For each block of the first unit image, an evaluation value for a difference from the search destination on the second unit image is calculated, and an evaluation value table in which the evaluation value is associated with the search destination is generated. Then, a search destination to be detected is detected from search destinations included in the evaluation value table based on an evaluation value included in the evaluation value table, and the detected search destination is a motion of each block. A detection means;
The full screen motion calculating means calculates the full screen motion from the motion of the block detected by the motion detecting means,
The information processing apparatus according to claim 2, wherein the determination unit uses an evaluation value corresponding to the full screen motion vector destination included in the evaluation value table for each block as a difference from the full screen motion vector destination.

The information processing apparatus according to claim 1, wherein the activity is an integrated value in the block of a difference sum between each pixel in the block and its adjacent pixels.

The information processing apparatus according to claim 1, further comprising activity calculation means for calculating the activity.
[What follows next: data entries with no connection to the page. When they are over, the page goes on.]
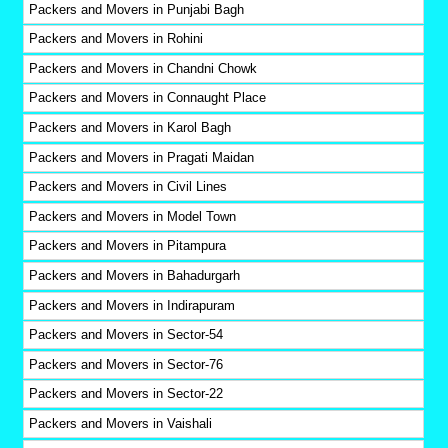
Packers and Movers in Punjabi Bagh
Packers and Movers in Rohini
Packers and Movers in Chandni Chowk
Packers and Movers in Connaught Place
Packers and Movers in Karol Bagh
Packers and Movers in Pragati Maidan
Packers and Movers in Civil Lines
Packers and Movers in Model Town
Packers and Movers in Pitampura
Packers and Movers in Bahadurgarh
Packers and Movers in Indirapuram
Packers and Movers in Sector-54
Packers and Movers in Sector-76
Packers and Movers in Sector-22
Packers and Movers in Vaishali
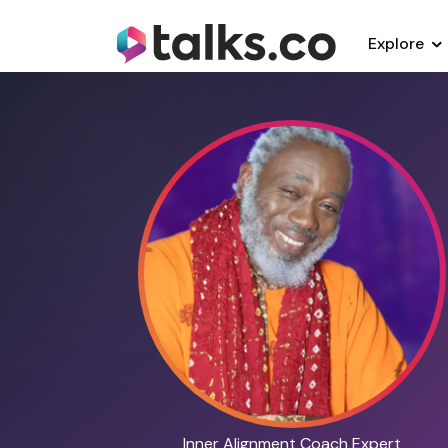
Explore
Inner Alignment Coach Expert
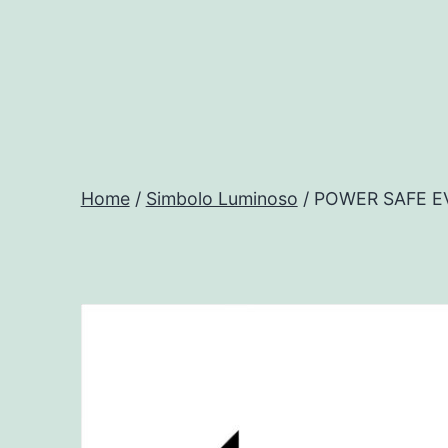
Salta
al
contenuto
Progtech
-
Home
/
Simbolo Luminoso
/ POWER SAFE E
Preventivatore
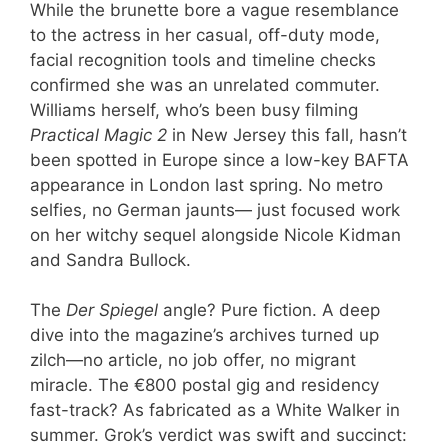
While the brunette bore a vague resemblance
to the actress in her casual, off-duty mode,
facial recognition tools and timeline checks
confirmed she was an unrelated commuter.
Williams herself, who’s been busy filming
Practical Magic 2
in New Jersey this fall, hasn’t
been spotted in Europe since a low-key BAFTA
appearance in London last spring. No metro
selfies, no German jaunts— just focused work
on her witchy sequel alongside Nicole Kidman
and Sandra Bullock.
The
Der Spiegel
angle? Pure fiction. A deep
dive into the magazine’s archives turned up
zilch—no article, no job offer, no migrant
miracle. The €800 postal gig and residency
fast-track? As fabricated as a White Walker in
summer. Grok’s verdict was swift and succinct:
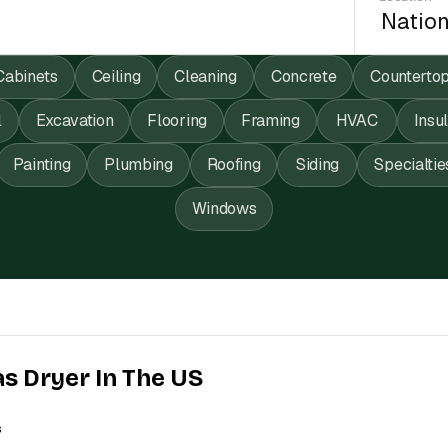
Cabinets
Ceiling
Cleaning
Concrete
Counterto
l
Excavation
Flooring
Framing
HVAC
Insu
Painting
Plumbing
Roofing
Siding
Specialtie
Windows
as Dryer In The US
s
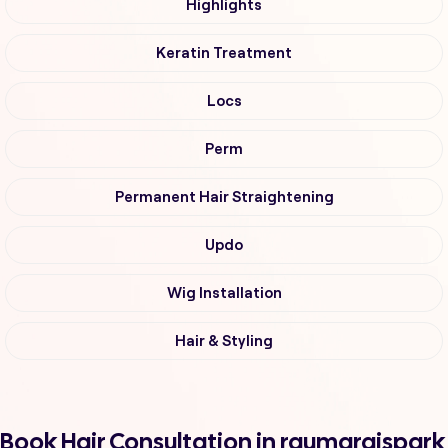
Highlights
Keratin Treatment
Locs
Perm
Permanent Hair Straightening
Updo
Wig Installation
Hair & Styling
Book Hair Consultation in raumaraispark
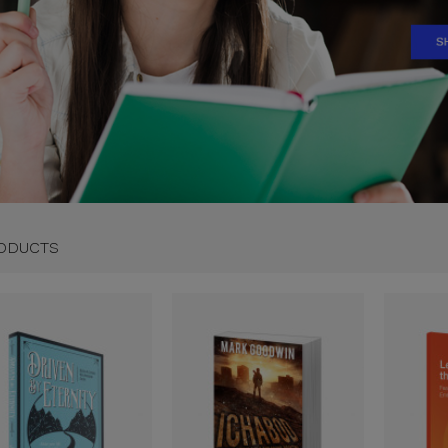
ODUCTS
01
20
25
:
:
For each of a plurality of unit images constituting a moving image, calculate a full screen motion representing a motion of the entire processing screen to be processed,
Based on the calculated full-screen motion and an activity that is an index representing the complexity of luminance change in the block obtained by dividing the processing screen, it is determined whether or not the block is a moving object region. An information processing method including a step.

For each of a plurality of unit images constituting a moving image, calculate a full screen motion representing a motion of the entire processing screen to be processed,
Based on the calculated full-screen motion and an activity that is an index representing the complexity of luminance change in the block obtained by dividing the processing screen, it is determined whether or not the block is a moving object region. A program to be executed by a computer that controls an information processing apparatus including a step.